Batman-News.Com was kind enough to sit down with me and discuss Fallen, the superhero short film that I have co-written, co-produced and directed that exclusively premieres on Dailymotion next summer. Check it out. It’s a slightly lengthy read (after all, I love to talk about myself) but I promise some interesting anecdotes on the thought and development process that went into making the superhero short film. Here’s a snippet from the interview:
Batman-News: You mentioned that an original superhero named Ephraim is the hero of your story. Can you tell us a little bit about what kind of superhero he is?
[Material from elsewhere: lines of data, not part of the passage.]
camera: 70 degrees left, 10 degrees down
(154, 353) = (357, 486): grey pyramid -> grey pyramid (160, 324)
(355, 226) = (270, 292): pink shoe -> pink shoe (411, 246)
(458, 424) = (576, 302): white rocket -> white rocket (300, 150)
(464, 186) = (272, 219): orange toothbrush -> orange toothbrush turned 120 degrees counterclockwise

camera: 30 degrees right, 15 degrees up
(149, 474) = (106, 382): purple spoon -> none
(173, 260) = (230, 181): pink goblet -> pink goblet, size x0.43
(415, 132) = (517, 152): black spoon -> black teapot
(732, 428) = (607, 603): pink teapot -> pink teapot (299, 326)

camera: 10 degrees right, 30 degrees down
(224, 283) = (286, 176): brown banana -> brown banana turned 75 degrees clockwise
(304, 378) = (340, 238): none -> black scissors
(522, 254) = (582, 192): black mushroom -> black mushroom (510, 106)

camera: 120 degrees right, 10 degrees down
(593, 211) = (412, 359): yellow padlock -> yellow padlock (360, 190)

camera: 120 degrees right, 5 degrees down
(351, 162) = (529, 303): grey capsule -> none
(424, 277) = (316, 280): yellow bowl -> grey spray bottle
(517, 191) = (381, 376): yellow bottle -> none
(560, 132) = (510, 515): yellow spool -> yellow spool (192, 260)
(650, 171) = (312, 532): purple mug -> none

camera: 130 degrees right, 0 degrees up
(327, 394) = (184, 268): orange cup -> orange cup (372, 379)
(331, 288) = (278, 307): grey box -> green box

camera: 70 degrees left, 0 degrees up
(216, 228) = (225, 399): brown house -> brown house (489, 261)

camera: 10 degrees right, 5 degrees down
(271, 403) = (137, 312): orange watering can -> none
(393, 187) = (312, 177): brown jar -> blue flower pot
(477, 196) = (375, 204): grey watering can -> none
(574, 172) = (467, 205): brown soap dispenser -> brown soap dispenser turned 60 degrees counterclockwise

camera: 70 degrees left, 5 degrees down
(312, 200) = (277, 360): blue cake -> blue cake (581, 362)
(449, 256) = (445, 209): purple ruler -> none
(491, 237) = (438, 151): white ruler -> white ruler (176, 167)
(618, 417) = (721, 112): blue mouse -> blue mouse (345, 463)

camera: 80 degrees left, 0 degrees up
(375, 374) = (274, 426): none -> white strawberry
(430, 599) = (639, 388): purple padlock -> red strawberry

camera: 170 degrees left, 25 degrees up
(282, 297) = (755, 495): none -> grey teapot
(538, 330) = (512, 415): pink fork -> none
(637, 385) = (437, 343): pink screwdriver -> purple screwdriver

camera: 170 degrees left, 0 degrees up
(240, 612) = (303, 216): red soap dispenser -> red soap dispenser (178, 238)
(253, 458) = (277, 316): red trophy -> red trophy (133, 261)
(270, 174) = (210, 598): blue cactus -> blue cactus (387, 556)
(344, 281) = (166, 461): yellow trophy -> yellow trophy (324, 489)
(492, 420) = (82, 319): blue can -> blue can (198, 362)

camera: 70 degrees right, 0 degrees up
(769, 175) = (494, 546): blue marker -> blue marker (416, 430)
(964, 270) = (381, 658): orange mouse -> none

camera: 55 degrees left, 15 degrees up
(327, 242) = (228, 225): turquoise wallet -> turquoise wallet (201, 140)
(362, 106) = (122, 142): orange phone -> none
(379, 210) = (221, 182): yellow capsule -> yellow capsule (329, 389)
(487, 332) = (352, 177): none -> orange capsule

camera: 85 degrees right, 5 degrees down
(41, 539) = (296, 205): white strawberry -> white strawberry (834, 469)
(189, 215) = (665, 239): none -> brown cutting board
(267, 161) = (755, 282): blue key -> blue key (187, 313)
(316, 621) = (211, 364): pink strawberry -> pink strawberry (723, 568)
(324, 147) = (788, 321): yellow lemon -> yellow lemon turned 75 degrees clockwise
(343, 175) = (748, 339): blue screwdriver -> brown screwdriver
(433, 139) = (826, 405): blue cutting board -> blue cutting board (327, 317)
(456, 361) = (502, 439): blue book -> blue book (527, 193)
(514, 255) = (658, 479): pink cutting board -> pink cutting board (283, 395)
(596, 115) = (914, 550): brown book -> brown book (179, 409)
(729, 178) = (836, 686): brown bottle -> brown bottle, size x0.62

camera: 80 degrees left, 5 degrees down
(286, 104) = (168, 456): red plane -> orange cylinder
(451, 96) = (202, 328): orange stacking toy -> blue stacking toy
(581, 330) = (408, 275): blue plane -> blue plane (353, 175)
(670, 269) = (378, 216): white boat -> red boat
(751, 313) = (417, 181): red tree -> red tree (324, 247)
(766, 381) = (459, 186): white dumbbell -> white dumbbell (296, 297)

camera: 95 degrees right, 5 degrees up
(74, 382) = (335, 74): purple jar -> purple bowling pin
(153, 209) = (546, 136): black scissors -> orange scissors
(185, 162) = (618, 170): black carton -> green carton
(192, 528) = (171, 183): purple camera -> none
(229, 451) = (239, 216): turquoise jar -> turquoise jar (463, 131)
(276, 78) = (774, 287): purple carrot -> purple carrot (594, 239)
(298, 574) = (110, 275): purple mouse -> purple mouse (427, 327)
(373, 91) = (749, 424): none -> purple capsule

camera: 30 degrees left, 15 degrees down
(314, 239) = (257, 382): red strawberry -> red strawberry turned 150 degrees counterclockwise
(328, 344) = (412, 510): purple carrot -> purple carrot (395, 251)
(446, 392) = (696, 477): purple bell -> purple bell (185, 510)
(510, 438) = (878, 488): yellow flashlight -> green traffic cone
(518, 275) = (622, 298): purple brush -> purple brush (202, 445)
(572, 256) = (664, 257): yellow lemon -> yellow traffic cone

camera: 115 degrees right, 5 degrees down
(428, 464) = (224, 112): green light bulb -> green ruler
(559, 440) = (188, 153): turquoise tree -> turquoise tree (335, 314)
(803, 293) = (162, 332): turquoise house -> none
Dan Marcus: When I actually sat down and started writing the screenplay, I had actually pictured him as more of a Thor type, because I was drawing from the grigori, and in The Bible they were fallen angels, and I conceived Ephraim as this young, handsome, fallen angel. However, my lead actor, Brian Kavanaugh, came in for auditions one day and he absolutely blew everyone away. He brought this dangerous, almost cavalier quality to the character that I absolutely loved, and as we went about revising the screenplay, his audition fed directly into Ephraim’s characterization. It was literally a case of an actor coming in, shattering expectations, and making a character their own. Before Brian had come in, I had seen Ephraim one way, but after his audition, I saw him a completely different way. I began to re-envision Ephraim as someone with a dash of Indiana Jones, Wolverine, and the Batman. He’s not a clean-cut, conservative, Clark Kent type of person- he’s more like Chuck Yeager or Han Solo. He’s rough around the edges and he doesn’t care about being polite. I always said when we were developing the script that just because he’s a superhero and he saves you doesn’t mean he has to necessarily like you. It actually worked out very well, because the cavalier Ephraim would not fit into our previous version of the story, but by making this story more current and more about Ephraim’s struggle to either be a hero or not, it allowed me to really play with Ephraim’s personality. The way he treats people and the way he responds to things can sometimes be a little shocking. You know, he’s not a conventional superhero in the traditional sense- he’s not charming like Superman and he’s not even driven by rules like Batman. He has a bit of an attitude and he’s not exactly a people’s person. He’s not the person who would automatically be assumed to be a dashing hero. He’s someone who was unwittingly and unexpectedly propelled into the position of being this savor to the city, and like anyone, after a while of doing this, he begins to question whether or not he even has the desire to be this hero anymore. Everyone looks to him to be their savior, and he realizes it’s a responsibility he’s not sure that he can handle anymore.